◆ **WHAT YOU NEED TO DO**
Pick out all lines with the word "golos" from the records that follow.

** Opening DATA SUPPLIED block **

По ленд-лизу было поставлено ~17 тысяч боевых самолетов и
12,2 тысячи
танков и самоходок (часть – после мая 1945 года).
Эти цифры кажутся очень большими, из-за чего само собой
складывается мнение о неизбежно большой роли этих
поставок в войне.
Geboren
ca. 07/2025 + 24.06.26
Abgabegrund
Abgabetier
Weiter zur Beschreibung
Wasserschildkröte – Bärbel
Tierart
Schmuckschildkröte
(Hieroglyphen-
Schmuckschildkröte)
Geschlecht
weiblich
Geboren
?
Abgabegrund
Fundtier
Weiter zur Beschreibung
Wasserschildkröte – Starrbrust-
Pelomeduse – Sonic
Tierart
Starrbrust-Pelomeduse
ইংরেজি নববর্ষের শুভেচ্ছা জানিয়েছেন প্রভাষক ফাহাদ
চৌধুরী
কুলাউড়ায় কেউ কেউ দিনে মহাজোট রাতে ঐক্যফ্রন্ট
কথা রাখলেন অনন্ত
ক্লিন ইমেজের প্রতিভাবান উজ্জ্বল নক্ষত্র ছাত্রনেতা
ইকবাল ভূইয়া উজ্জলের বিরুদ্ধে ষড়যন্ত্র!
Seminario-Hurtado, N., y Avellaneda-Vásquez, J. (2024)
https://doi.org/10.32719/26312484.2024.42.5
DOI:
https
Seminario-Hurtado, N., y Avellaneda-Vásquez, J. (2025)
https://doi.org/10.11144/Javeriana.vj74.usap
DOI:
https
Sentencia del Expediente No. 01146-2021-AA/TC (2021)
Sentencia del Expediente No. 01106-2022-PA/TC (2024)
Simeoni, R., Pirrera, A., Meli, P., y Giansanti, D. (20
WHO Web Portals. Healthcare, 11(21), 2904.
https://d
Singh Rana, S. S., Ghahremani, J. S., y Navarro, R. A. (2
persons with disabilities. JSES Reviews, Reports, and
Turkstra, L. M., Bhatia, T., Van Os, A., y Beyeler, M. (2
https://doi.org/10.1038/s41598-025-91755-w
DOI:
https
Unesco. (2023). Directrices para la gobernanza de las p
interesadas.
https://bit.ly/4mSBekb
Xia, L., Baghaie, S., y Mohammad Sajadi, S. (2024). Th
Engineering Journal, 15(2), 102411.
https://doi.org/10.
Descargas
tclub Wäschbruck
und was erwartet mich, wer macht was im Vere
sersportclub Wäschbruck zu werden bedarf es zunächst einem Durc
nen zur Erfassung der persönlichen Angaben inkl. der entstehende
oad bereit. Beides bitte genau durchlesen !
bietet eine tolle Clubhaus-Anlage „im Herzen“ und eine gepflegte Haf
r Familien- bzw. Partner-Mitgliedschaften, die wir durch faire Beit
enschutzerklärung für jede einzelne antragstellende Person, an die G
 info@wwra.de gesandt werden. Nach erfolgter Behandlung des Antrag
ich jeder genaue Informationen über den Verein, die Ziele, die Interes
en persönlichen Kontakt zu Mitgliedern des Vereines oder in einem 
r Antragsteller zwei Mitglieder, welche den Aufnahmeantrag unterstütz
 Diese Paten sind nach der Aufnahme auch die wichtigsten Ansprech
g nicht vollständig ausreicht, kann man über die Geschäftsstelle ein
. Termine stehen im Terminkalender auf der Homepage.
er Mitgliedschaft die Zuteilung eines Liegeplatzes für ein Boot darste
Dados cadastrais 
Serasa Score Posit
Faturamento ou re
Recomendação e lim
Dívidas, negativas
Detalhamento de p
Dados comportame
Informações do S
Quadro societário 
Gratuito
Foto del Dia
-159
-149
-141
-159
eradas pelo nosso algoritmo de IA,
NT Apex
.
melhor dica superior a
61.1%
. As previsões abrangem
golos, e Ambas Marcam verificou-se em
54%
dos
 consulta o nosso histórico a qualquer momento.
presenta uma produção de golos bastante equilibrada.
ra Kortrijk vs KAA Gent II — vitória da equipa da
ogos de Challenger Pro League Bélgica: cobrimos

** Closing DATA SUPPLIED block **

◆ **RESULT BELOW**
golos, e Ambas Marcam verificou-se em
presenta uma produção de golos bastante equilibrada.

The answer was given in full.